__Dataset entries__.
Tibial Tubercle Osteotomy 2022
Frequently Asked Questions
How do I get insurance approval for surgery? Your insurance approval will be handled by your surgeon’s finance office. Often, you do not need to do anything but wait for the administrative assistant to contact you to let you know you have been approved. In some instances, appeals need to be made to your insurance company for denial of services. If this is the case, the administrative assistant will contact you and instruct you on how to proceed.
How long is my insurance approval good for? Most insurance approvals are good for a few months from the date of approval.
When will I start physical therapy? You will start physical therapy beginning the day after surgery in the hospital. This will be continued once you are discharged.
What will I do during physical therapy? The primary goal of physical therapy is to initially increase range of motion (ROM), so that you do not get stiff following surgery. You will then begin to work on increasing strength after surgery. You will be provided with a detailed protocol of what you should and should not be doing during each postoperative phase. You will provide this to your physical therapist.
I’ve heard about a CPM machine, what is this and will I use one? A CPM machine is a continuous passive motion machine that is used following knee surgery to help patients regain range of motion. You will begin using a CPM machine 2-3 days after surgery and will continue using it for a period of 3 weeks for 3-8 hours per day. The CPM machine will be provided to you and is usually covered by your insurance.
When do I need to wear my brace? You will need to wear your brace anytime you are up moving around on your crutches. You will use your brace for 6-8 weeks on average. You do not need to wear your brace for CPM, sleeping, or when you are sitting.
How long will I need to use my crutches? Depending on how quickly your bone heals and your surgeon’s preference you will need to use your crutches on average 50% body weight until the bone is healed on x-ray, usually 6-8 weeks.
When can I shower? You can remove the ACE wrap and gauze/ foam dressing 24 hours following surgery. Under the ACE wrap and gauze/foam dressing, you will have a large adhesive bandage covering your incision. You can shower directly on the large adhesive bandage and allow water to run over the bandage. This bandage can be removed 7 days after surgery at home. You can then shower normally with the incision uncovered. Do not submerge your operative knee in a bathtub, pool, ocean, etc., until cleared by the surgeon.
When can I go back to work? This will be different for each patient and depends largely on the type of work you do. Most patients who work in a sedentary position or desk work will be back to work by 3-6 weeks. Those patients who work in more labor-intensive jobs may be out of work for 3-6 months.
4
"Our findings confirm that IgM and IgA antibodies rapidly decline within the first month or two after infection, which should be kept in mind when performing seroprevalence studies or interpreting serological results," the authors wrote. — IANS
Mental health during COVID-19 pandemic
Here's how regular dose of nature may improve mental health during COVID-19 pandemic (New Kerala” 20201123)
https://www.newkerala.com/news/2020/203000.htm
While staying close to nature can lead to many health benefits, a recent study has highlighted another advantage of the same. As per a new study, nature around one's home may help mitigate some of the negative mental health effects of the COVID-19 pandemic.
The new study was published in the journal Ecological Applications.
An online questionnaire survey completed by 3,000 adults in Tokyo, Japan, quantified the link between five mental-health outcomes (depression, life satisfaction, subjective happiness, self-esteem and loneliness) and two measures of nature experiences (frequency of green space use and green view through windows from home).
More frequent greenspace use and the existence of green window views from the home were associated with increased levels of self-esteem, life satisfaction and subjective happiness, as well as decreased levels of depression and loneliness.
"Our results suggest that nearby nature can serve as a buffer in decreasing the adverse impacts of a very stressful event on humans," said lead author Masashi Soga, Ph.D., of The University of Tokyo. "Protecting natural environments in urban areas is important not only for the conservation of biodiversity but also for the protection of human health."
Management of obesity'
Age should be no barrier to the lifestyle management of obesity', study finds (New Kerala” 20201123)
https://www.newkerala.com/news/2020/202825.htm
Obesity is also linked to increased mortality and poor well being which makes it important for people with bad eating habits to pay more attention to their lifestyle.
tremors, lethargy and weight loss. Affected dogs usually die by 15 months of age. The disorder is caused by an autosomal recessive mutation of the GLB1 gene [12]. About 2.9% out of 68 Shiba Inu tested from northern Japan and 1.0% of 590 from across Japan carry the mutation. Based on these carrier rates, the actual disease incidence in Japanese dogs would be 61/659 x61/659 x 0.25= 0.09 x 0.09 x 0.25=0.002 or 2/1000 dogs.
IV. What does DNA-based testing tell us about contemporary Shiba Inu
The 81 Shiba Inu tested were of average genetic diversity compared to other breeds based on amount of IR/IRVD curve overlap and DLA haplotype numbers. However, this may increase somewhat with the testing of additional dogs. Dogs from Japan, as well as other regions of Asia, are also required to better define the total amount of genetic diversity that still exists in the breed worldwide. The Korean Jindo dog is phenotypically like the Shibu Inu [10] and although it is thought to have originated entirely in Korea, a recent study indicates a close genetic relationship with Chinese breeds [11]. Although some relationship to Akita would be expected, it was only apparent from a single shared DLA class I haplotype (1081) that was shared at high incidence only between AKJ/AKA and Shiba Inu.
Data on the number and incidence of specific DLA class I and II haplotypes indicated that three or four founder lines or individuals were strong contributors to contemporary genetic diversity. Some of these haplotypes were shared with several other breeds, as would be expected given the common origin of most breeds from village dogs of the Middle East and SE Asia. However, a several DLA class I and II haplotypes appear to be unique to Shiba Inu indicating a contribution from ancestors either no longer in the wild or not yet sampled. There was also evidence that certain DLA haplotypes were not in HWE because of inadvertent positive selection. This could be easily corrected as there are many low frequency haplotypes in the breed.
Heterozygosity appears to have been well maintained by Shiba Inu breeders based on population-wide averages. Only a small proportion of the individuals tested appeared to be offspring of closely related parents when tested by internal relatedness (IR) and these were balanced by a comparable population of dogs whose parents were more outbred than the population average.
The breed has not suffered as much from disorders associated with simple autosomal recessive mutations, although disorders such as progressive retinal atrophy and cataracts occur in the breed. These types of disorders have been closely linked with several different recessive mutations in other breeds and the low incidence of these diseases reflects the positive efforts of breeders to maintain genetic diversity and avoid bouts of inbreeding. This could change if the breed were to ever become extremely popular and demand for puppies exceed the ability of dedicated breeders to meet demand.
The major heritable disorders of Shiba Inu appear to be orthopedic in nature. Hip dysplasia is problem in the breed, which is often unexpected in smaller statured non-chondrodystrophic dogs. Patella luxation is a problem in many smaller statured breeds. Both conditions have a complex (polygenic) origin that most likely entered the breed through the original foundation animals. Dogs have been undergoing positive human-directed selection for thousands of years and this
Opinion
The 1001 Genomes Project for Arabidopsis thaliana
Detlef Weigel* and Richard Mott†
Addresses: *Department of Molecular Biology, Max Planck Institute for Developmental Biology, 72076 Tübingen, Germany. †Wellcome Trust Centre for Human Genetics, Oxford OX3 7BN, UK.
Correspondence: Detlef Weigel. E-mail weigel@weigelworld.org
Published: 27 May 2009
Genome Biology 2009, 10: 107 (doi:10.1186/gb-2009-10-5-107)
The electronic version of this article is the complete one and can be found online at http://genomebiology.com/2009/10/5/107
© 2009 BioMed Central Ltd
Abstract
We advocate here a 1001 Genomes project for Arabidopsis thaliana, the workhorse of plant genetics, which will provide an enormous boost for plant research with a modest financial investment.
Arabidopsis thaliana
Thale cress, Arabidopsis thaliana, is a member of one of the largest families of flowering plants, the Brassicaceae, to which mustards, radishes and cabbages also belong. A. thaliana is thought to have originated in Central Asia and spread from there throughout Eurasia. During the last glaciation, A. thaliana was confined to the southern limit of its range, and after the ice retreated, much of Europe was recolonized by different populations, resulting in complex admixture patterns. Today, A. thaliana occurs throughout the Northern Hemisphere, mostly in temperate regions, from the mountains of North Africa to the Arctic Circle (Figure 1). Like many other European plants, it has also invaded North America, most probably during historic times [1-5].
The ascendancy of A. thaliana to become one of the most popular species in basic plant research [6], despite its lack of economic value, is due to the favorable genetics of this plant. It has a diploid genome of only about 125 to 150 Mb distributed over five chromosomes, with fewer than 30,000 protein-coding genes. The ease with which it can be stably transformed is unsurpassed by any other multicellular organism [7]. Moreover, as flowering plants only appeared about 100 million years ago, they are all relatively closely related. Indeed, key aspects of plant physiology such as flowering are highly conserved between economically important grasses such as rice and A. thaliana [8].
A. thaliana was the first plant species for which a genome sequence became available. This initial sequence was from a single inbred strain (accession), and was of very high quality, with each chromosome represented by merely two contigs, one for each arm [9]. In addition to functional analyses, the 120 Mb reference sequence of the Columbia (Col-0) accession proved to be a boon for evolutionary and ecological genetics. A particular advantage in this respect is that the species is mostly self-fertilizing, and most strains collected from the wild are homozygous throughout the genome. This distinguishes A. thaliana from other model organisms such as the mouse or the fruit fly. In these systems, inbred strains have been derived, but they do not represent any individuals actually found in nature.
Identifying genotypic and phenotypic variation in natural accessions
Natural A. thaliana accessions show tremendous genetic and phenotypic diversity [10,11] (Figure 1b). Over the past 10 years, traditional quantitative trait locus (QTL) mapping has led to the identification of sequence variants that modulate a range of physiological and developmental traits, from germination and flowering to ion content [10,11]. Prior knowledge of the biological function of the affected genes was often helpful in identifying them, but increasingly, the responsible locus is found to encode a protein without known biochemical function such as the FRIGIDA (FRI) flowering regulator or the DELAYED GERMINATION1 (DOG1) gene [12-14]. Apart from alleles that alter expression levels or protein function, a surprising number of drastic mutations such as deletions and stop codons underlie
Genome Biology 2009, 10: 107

__Work order__.
All lines in the data above from the one with "https://www.newkerala.com/news/2020/203000.htm" through the one with "The new study" must be repeated exactly, and no others.

__Solution to this task__.
https://www.newkerala.com/news/2020/203000.htm
While staying close to nature can lead to many health benefits, a recent study has highlighted another advantage of the same. As per a new study, nature around one's home may help mitigate some of the negative mental health effects of the COVID-19 pandemic.
The new study was published in the journal Ecological Applications.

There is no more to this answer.